Sonraki durağınız bir Ramazan ayında Makedonya oluyor. Üsküp’ü içinize çekiyorsunuz. Lakin gözlerinizi biraz yukarı kaldırdığınızda Üsküp’ün neresinden bakarsanız görünebilen haç gözünüze çarpıyor ve beyninizde şimşekler çakıveriyor. Hemen orada anlıyorsunuz Müslüman halka yapılan negatif ayrımcılığı. Lakin her şeyde bir hayır vardır ya hani, işte bu haç da oranın Müslüman çocuklarına her an uyanık olmaları gerektiğini hatırlatıyor. Tarihe dair anekdotlarla dönüyorsunuz bu ülkeden de.

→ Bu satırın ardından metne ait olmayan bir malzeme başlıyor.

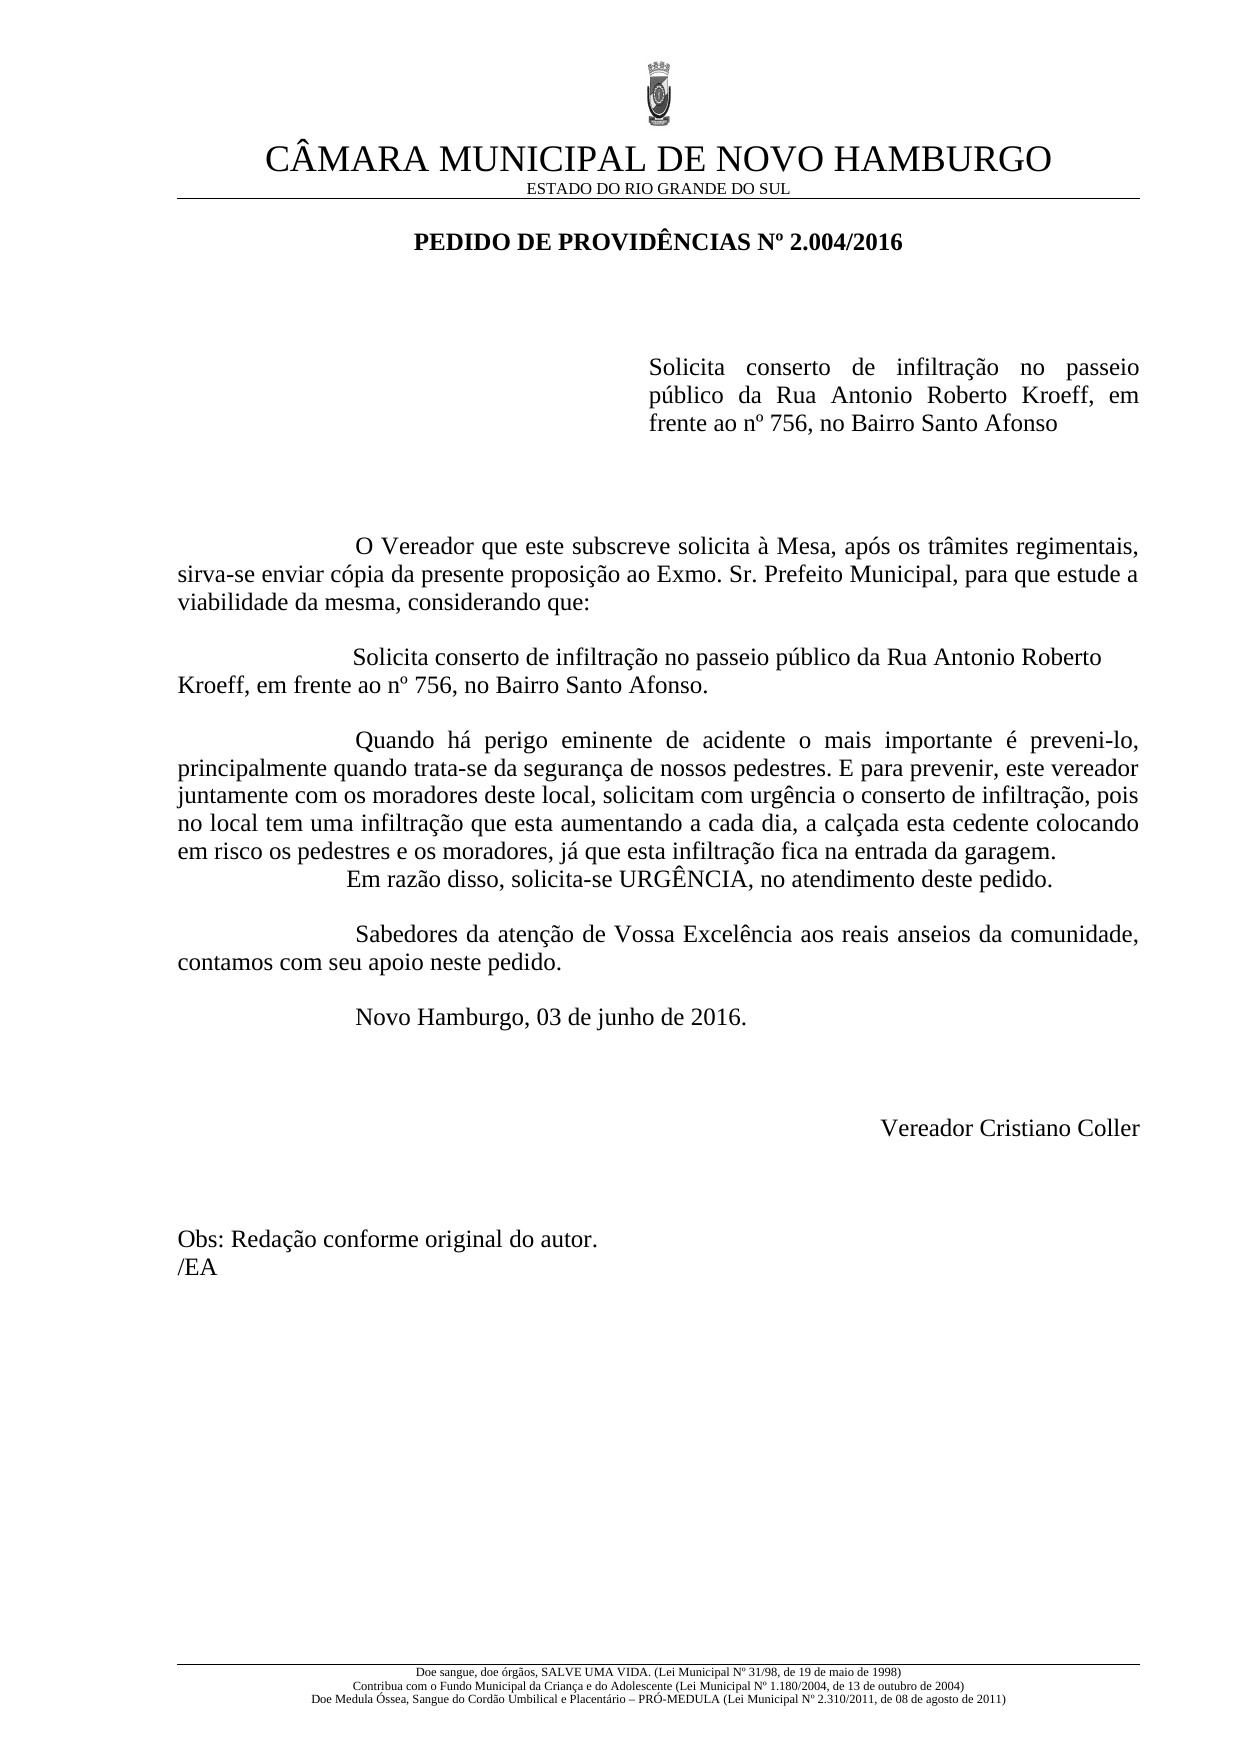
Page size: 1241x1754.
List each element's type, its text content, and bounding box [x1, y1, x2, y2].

Ve son olarak uluslar arası sulara doğru yol almaya başlıyorsunuz Nuh’un gemisi misali bir gemi ve 37 millet ile. Rotanız özgürlük oluyor, bir meltem; yetim yüreklere, bir sevinç kaynağı; ağlayan annelere… İçindesiniz artık geminin, Filistin’e doğru yol alıyorsunuz. Ve bir sabah namazı vakti zodyaklar sarıyor etrafınızı, taciz ediyor israiloğulları sizi. Yaşanılanlara öylesine şahid oluyorsunuz ki her bir satırda esir alınışları, zindanlara sokulmadan önceki ve sonraki psikolojik baskıları ve zindana adeta tıkılışları yaşıyor bedeniniz. Filistin’deki yetimlere, muhtaçlara ulaştırmıyor sizi satırlar belki ama Filistin’i getiriyor size silah sesleriyle, kurşun izleri ve kan ile… Ve orada katledilen 9 canla beraber süzülüyor semaya dua dua sözleriniz.
En sonunda şu ayet yankı buluyor kulaklarınızda: "Mümin’lerden öyle adamlar vardır ki, Allah’a verdikleri söze sadık kaldılar. İçlerinden bir kısmı verdikleri sözü yerine getirmiştir (şehid olmuştur). Bir kısmı da (şehid olmayı) beklemektedir. Verdikleri sözü asla değiştirmemişlerdir." Ahzab;23.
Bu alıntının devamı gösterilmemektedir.